## Reading passage:
>>>>
By completing this section, you will be able to:
It may be hard to believe, but I’m a Millennial. It’s true that I was in the first batch but my age places me within that generation. I’ve enjoyed growing up with computers, the Internet and generally being overly concerned with myself and entitled. Although these are often used as key characteristics for Millennials, I don’t feel that the latter two apply to me. It is almost as if researchers were assessing a different group or subgroup than the one to which I belong. But how can this be? If I am a Millennial, shouldn’t my characteristics be reflected in those descriptions? There are a few processes at work here. There may be poor sampling of the population of Millennials such that my group is not included. There is definitely summarization, which implies simplification. As we’ll find out in this section, estimates about a population are built from samples and some important logic.
Although researchers do their best to have a representative sample from the population of interest, the sample selected is only one of many possible samples. The data obtained from that sample may be very different from another. How many different values might we obtain from these various samples? Which obtained value is best representative of the population? We can answer these questions via a little demonstration.
Let’s imagine that you want to know the number of hours your fellow students spend at work each week. To better illustrate the link between sampling distributions of sample statistics and population parameters, we’ll make some assumptions. First, we need a small population (for reason’s you’ll appreciate soon) so we will assume that there are three classmates. Second, we’ll assume that someone has already asked each of your classmates but won’t share the information with you. Here is the data.
Table 9.1
Hours of Work for Small Population
Person | Hours |
---|---|
A | 20 |
B | 13 |
C | 7 |
Third, each time you send out an anonymous survey to your classmates, only two of them respond. As such, you won’t know who you’ve asked and if you’ve asked them before. To be sure that you’ve gotten everyone in your study, you send out the survey many times. Table 9.2 outlines all of the possible combinations of groups of two students possible.
<<<<
(Saved data entries)
>>>>
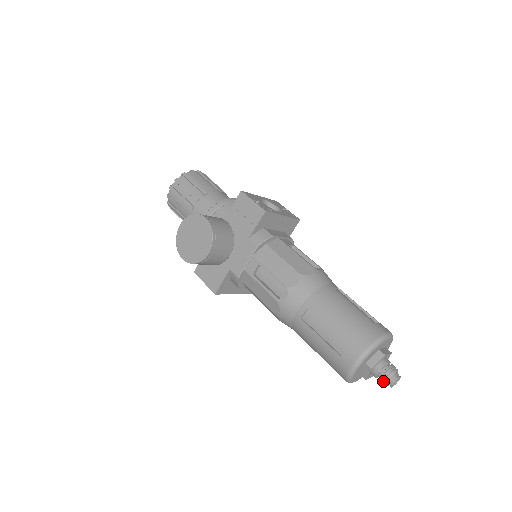
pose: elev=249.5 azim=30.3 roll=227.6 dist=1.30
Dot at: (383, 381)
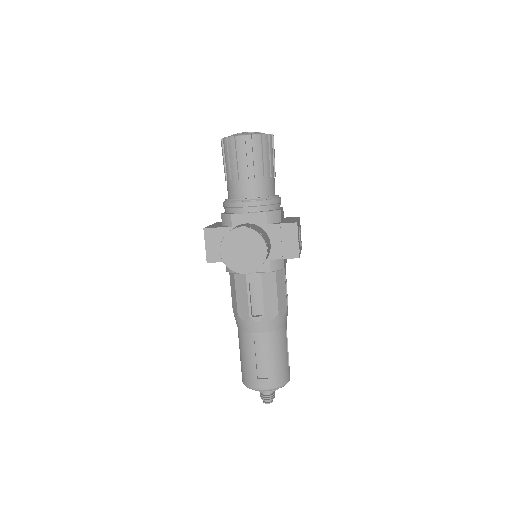
Dot at: (263, 397)
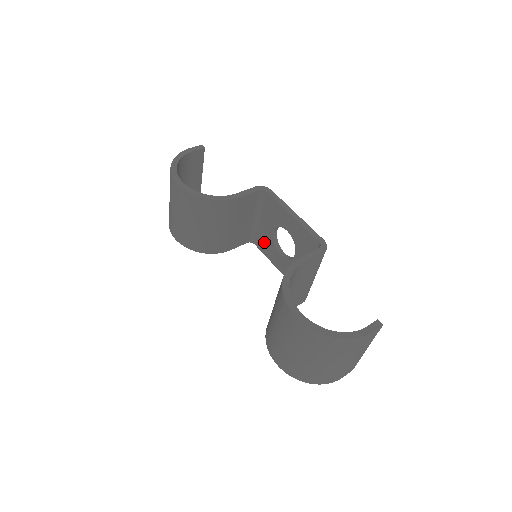
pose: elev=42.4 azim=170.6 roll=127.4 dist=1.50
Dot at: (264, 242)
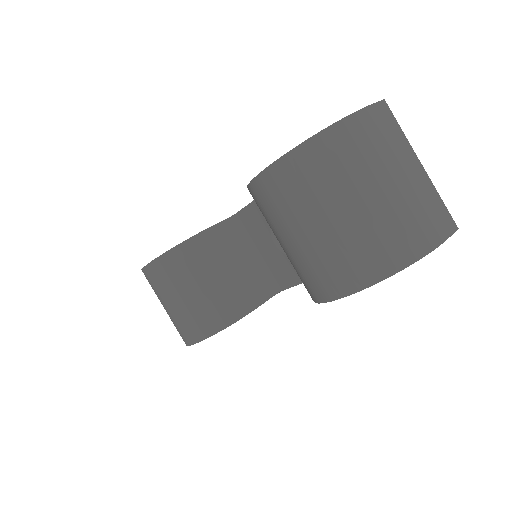
Dot at: (282, 270)
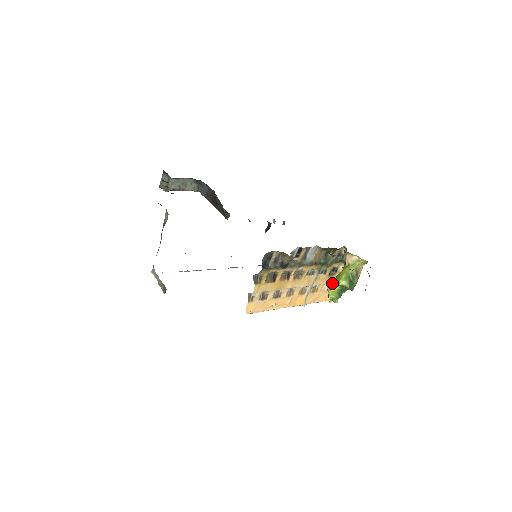
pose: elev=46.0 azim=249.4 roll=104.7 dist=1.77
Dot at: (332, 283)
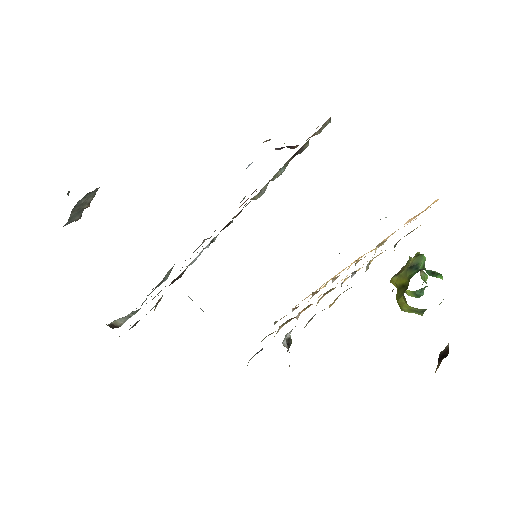
Dot at: occluded
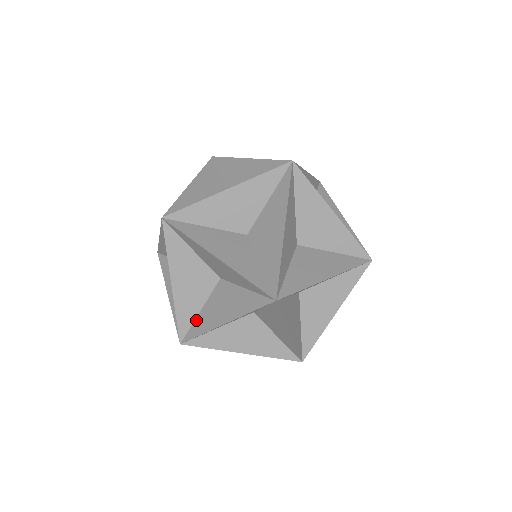
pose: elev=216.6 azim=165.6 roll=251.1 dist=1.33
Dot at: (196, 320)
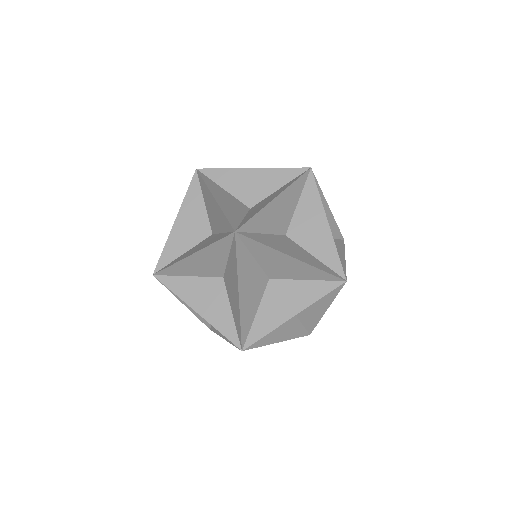
Dot at: (254, 323)
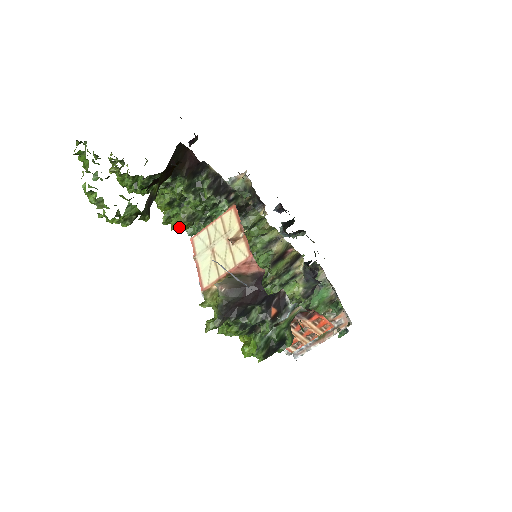
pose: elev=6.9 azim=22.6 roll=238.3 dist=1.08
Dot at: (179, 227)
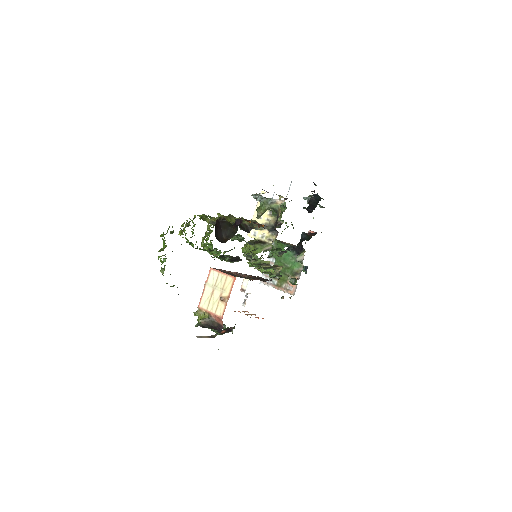
Dot at: occluded
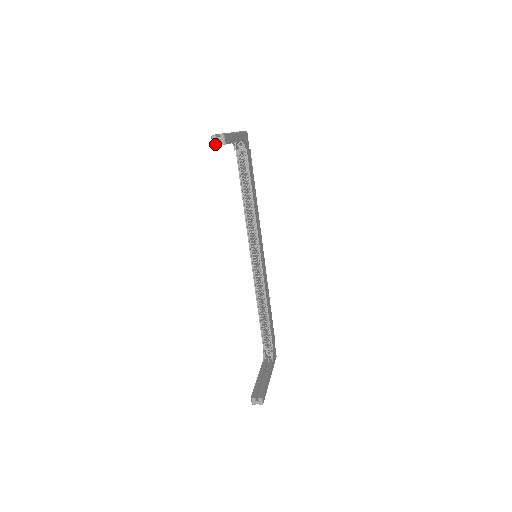
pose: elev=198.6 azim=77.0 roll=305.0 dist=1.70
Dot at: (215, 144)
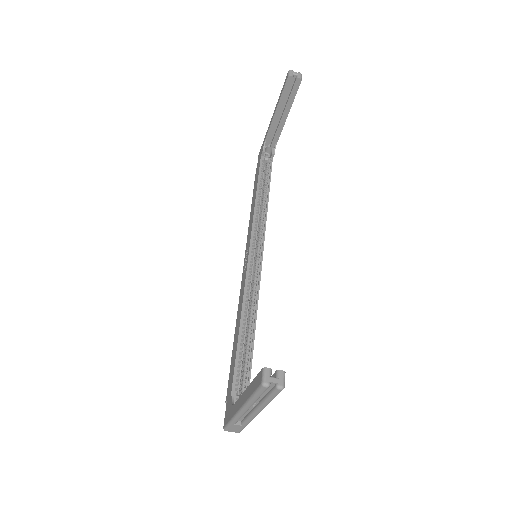
Dot at: (292, 75)
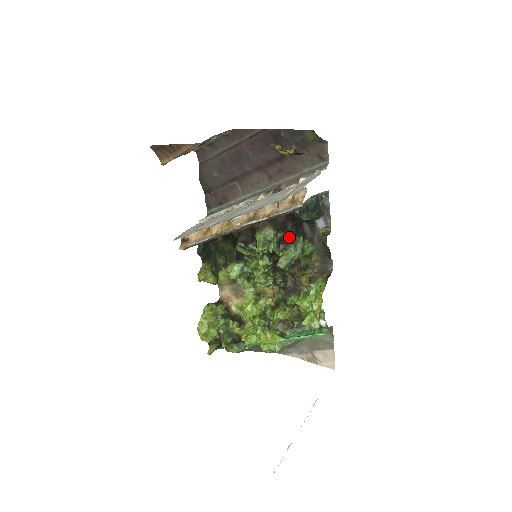
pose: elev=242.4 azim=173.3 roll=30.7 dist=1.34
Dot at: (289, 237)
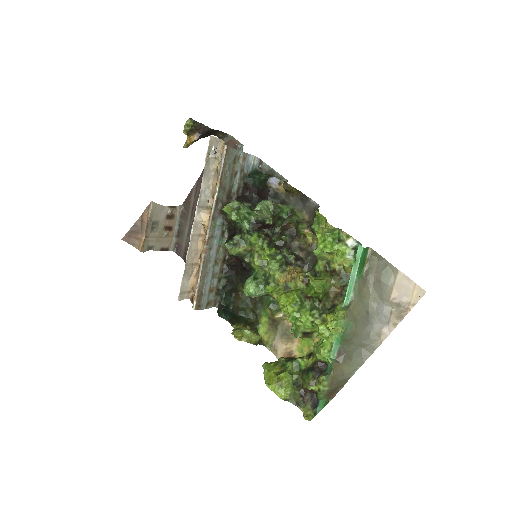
<<<<
In the passage on sampling, how many of the three classmates answer each time the anonymous survey is sent out?

## Task answer:
Two of them.